Quick take from me, as I’ve been thoroughly exhausted the past couple days…

1: Another blow to the US housing market, 30 year fixed mortgage rates are quickly approaching 7%. Affordability is getting wrecked and new buyers are likely to remain on the sidelines. Many renters will keep renting and young adults will remain living with their parents.

Moving out used to be a rite of passage for young adults, but things are changing and I think more people will stay with their parents well into their 20s and even 30s. People simply can’t afford to live on their own. Housing – and the middle class lifestyle in general – has become increasingly unaffordable over the years, and recent inflation has only made it worse.

Luckily, houses are getting bigger so there’s plenty of room at mom and dad’s house (second chart below).

2: Many are aware that bonds have performed poorly this year. What many don’t know is bond market volatility (as shown by the MOVE index – second chart below) has skyrocketed.

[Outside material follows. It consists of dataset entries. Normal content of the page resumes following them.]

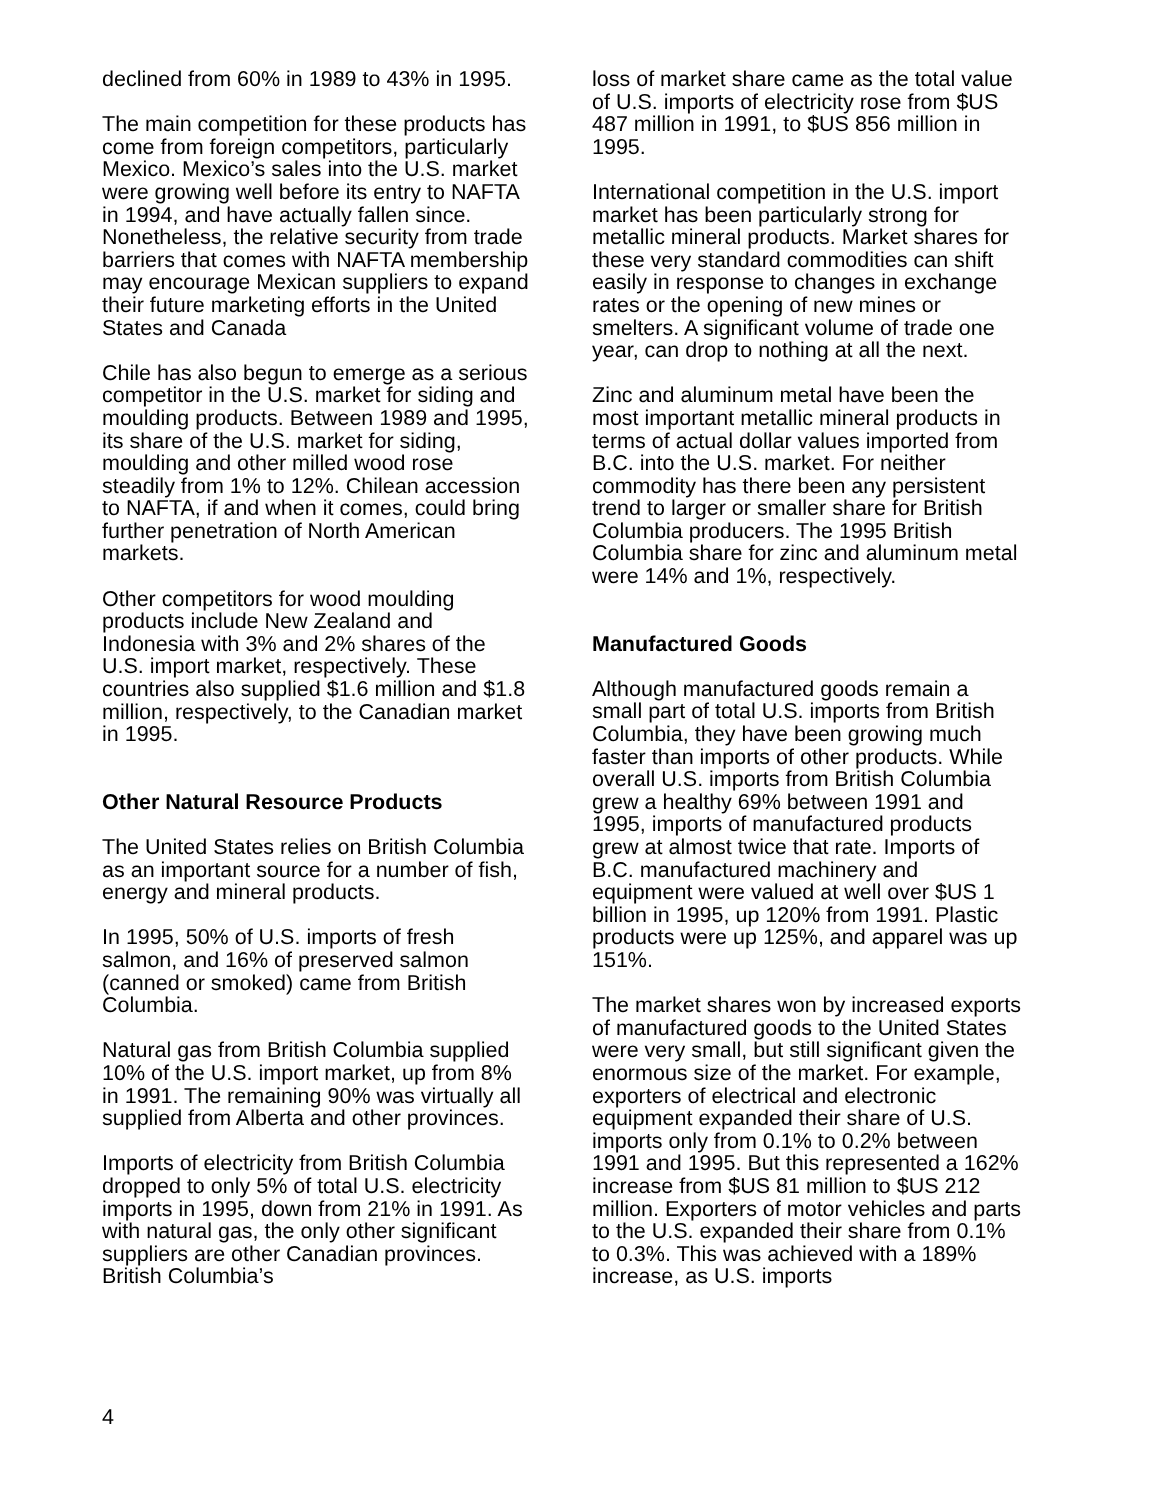declined from 60% in 1989 to 43% in 1995.
The main competition for these products has come from foreign competitors, particularly Mexico. Mexico’s sales into the U.S. market were growing well before its entry to NAFTA in 1994, and have actually fallen since. Nonetheless, the relative security from trade barriers that comes with NAFTA membership may encourage Mexican suppliers to expand their future marketing efforts in the United States and Canada
Chile has also begun to emerge as a serious competitor in the U.S. market for siding and moulding products. Between 1989 and 1995, its share of the U.S. market for siding, moulding and other milled wood rose steadily from 1% to 12%. Chilean accession to NAFTA, if and when it comes, could bring further penetration of North American markets.
Other competitors for wood moulding products include New Zealand and Indonesia with 3% and 2% shares of the U.S. import market, respectively. These countries also supplied $1.6 million and $1.8 million, respectively, to the Canadian market in 1995.
Other Natural Resource Products
The United States relies on British Columbia as an important source for a number of fish, energy and mineral products.
In 1995, 50% of U.S. imports of fresh salmon, and 16% of preserved salmon (canned or smoked) came from British Columbia.
Natural gas from British Columbia supplied 10% of the U.S. import market, up from 8% in 1991. The remaining 90% was virtually all supplied from Alberta and other provinces.
Imports of electricity from British Columbia dropped to only 5% of total U.S. electricity imports in 1995, down from 21% in 1991. As with natural gas, the only other significant suppliers are other Canadian provinces. British Columbia’s
loss of market share came as the total value of U.S. imports of electricity rose from $US 487 million in 1991, to $US 856 million in 1995.
International competition in the U.S. import market has been particularly strong for metallic mineral products. Market shares for these very standard commodities can shift easily in response to changes in exchange rates or the opening of new mines or smelters. A significant volume of trade one year, can drop to nothing at all the next.
Zinc and aluminum metal have been the most important metallic mineral products in terms of actual dollar values imported from B.C. into the U.S. market. For neither commodity has there been any persistent trend to larger or smaller share for British Columbia producers. The 1995 British Columbia share for zinc and aluminum metal were 14% and 1%, respectively.
Manufactured Goods
Although manufactured goods remain a small part of total U.S. imports from British Columbia, they have been growing much faster than imports of other products. While overall U.S. imports from British Columbia grew a healthy 69% between 1991 and 1995, imports of manufactured products grew at almost twice that rate. Imports of B.C. manufactured machinery and equipment were valued at well over $US 1 billion in 1995, up 120% from 1991. Plastic products were up 125%, and apparel was up 151%.
The market shares won by increased exports of manufactured goods to the United States were very small, but still significant given the enormous size of the market. For example, exporters of electrical and electronic equipment expanded their share of U.S. imports only from 0.1% to 0.2% between 1991 and 1995. But this represented a 162% increase from $US 81 million to $US 212 million. Exporters of motor vehicles and parts to the U.S. expanded their share from 0.1% to 0.3%. This was achieved with a 189% increase, as U.S. imports
4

This level of volatility has historically led to, or coincided with, market crises. Just this week, the Bank of England had to intervene in its bond market (QE) to drive down yields and avoid a pension system collapse.

“If there was no intervention today, gilt yields could have gone up to 7-8 per cent from 4.5 per cent this morning and in that situation around 90 per cent of UK pension funds would have run out of collateral,” said Kerrin Rosenberg, Cardano Investment chief executive. “They would have been wiped out.”

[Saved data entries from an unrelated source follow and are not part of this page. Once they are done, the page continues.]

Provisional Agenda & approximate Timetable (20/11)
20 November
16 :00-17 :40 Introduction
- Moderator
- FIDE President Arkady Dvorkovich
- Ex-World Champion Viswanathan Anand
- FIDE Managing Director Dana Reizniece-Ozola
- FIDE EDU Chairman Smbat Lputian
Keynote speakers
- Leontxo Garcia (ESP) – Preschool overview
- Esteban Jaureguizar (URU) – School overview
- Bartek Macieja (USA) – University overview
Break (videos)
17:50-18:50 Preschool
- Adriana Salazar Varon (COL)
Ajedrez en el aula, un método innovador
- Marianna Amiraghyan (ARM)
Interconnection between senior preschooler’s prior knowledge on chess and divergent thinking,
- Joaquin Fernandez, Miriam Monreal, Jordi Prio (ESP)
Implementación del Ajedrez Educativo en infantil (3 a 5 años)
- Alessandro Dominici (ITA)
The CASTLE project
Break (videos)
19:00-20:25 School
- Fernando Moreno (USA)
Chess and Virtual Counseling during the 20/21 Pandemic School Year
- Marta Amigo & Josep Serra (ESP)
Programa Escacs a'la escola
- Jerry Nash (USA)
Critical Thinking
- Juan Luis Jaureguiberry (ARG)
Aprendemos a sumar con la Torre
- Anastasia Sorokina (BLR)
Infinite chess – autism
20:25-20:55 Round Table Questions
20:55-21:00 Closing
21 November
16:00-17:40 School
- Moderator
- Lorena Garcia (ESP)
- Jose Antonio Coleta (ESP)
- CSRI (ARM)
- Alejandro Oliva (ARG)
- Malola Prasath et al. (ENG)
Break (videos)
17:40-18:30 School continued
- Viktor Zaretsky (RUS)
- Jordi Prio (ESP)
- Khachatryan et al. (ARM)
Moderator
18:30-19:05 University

Many pundits have highlighted the contradictory nature of the Bank of England’s intervention, given its recent efforts to calm inflation. Yet, many have entirely missed the reason why they made this rapid reversal of policy. The UK came close to financial crisis this week.

The situation in the UK demonstrates how central banks are attempting to balance two forms of financial disorder: inflation and market stability.